CUSTOMER
The Customer is an international bank with $900 million in total assets. The bank offers a whole spectrum of banking services for private and corporate customers
In a nutshell
We were asked to conduct a Social Engineering Penetration Test and try to access the internal network of a bank by manipulating their staff. In such a way, the Client was willing to check the effectiveness of existing security solutions combined with awareness campaigns among employees regarding cyber hygiene.
Despite the client’s cybersecurity maturity, after a week of reconnaissance, we managed to bypass security services and get inside the system using one of the classic tricks – mailing lists with malicious attachments. This case illustrates that with proper data gathering and system exploration, quite often attackers are able to identify technical (in this case – sandbox) bypass ways and exploit human element, which in turn allows penetrating the network, escalating privileges and accessing files beyond the restricted domain.
PROCESS
Reconnaissance. It took us one week to study the Client’s systems. We gathered information about software, OS, browsers, antiviruses, email clients etc. used by employees. We also concentrated on the format of the email message and other elements of the corporate identity, news and events in the company – everything that could have made the letter, phishing site and targeted attack more trustful.
Sandbox bypass vulnerability. We have established that the customer is using a sandboxing system that analyzes attachments to detect malware.

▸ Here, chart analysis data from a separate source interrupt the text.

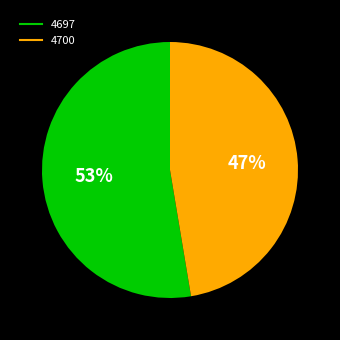

What is the smallest slice in the pie chart?

4700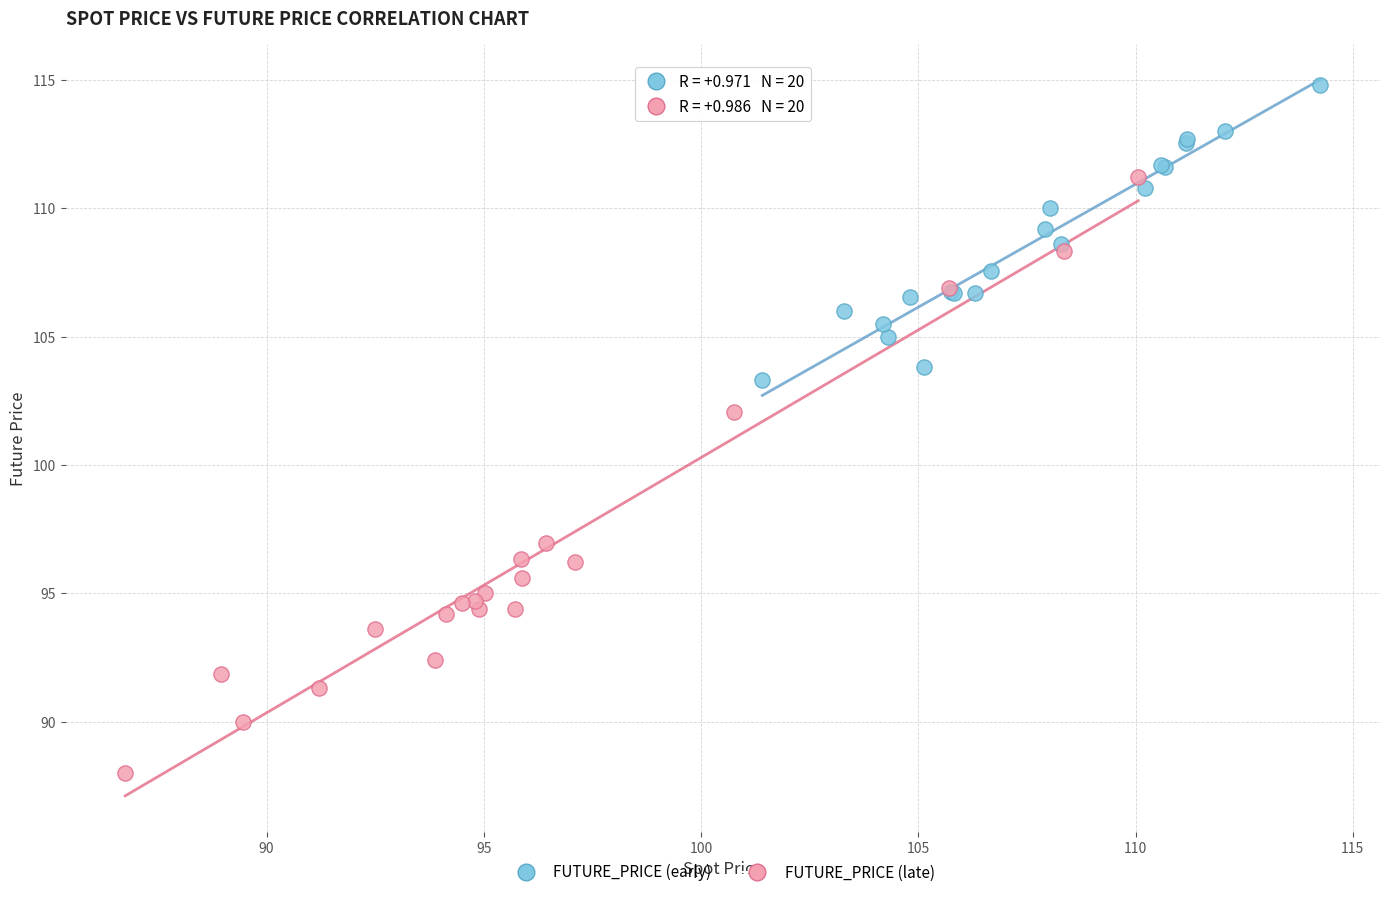

Which series has the largest Y range (max minus min)?

FUTURE_PRICE (late)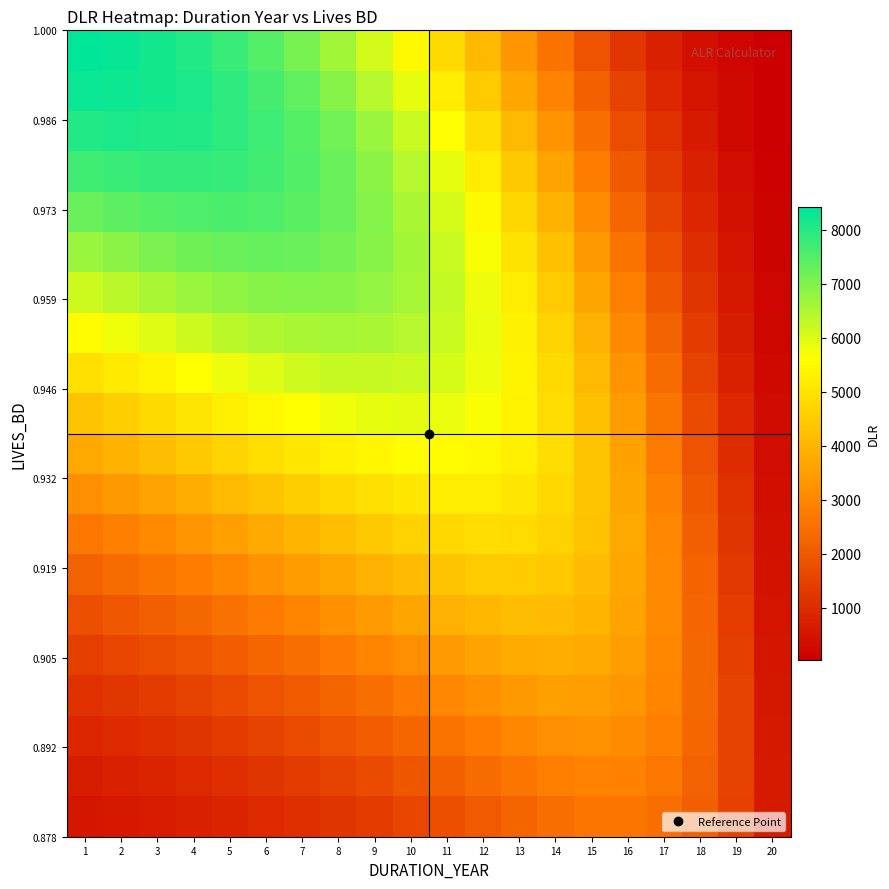

What is the spread (max minus min) of values at 10?

5067.5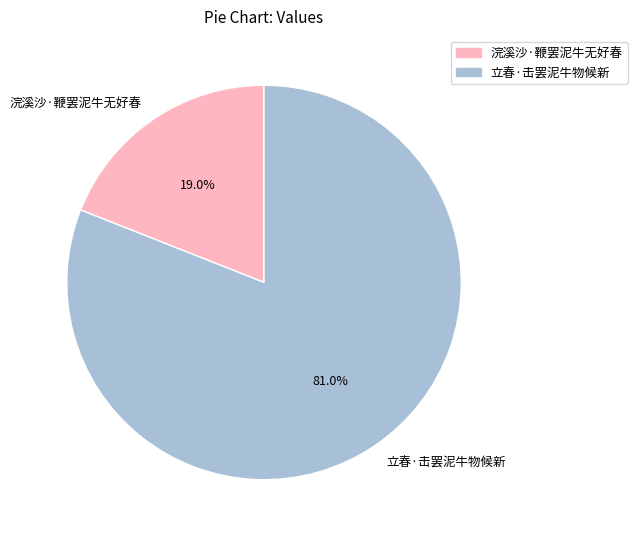

Is there any slice that represents more than half of the pie?

Yes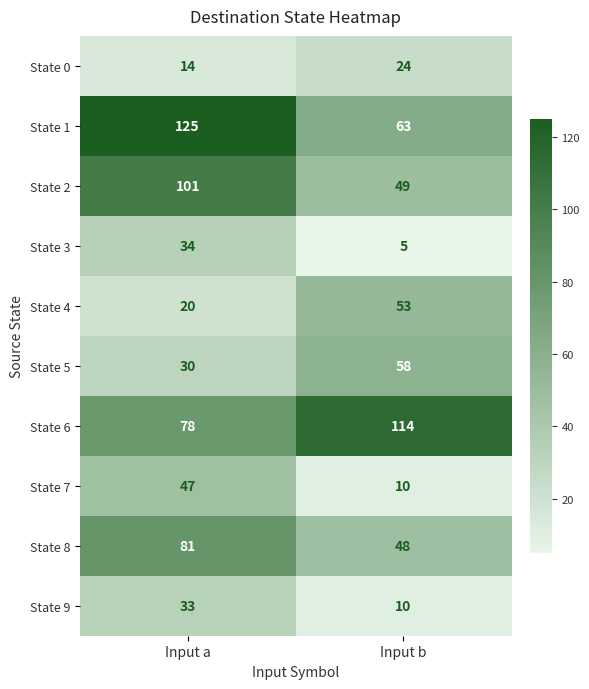

Which series has the largest total across all categories?

State 6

This system executes untrusted code inside a restricted environment, analyzes what actions it performs in the system and determines whether this file is safe or not. Such a method prevents phishing attacks through attachments of any type.
We applied special learning techniques to identify how to bypass this filter. By analyzing how the system launches and examines the file’s process tree, we were able to design malware to trick the sandbox. We prepared a new payload that passed through the antivirus control, file signature and behavioral analysis control, and activated the code only a few days later without revealing itself as malware.
Hacking Scenario. Despite the variety of creative approaches aimed at misleading the employees, from the technical point of view, it all boils down to just two actions: phishing to steal account data and launching an executable file to infect a device. In our case opening and launching an attachment to a letter became a trigger for the script to work successfully.
RESULTS
By identifying the sandbox bypass vulnerability, our malicious email passed the security stage and the dropper activated itself on one of the employee’s devices. Further, we established connection and through file shares we found an opportunity to pick up certain accounts, find incorrectly configured access to the backup, and work our way through the network to take over the domain. After the test was completed, we provided a list of feasible measures to restore the required level of security and helped the bank to patch the security gaps in the shortest time period.
TECHNOLOGIES AND TOOLS
Methodological approach aimed at using parts of the malicious code that connects to the server and shares required information.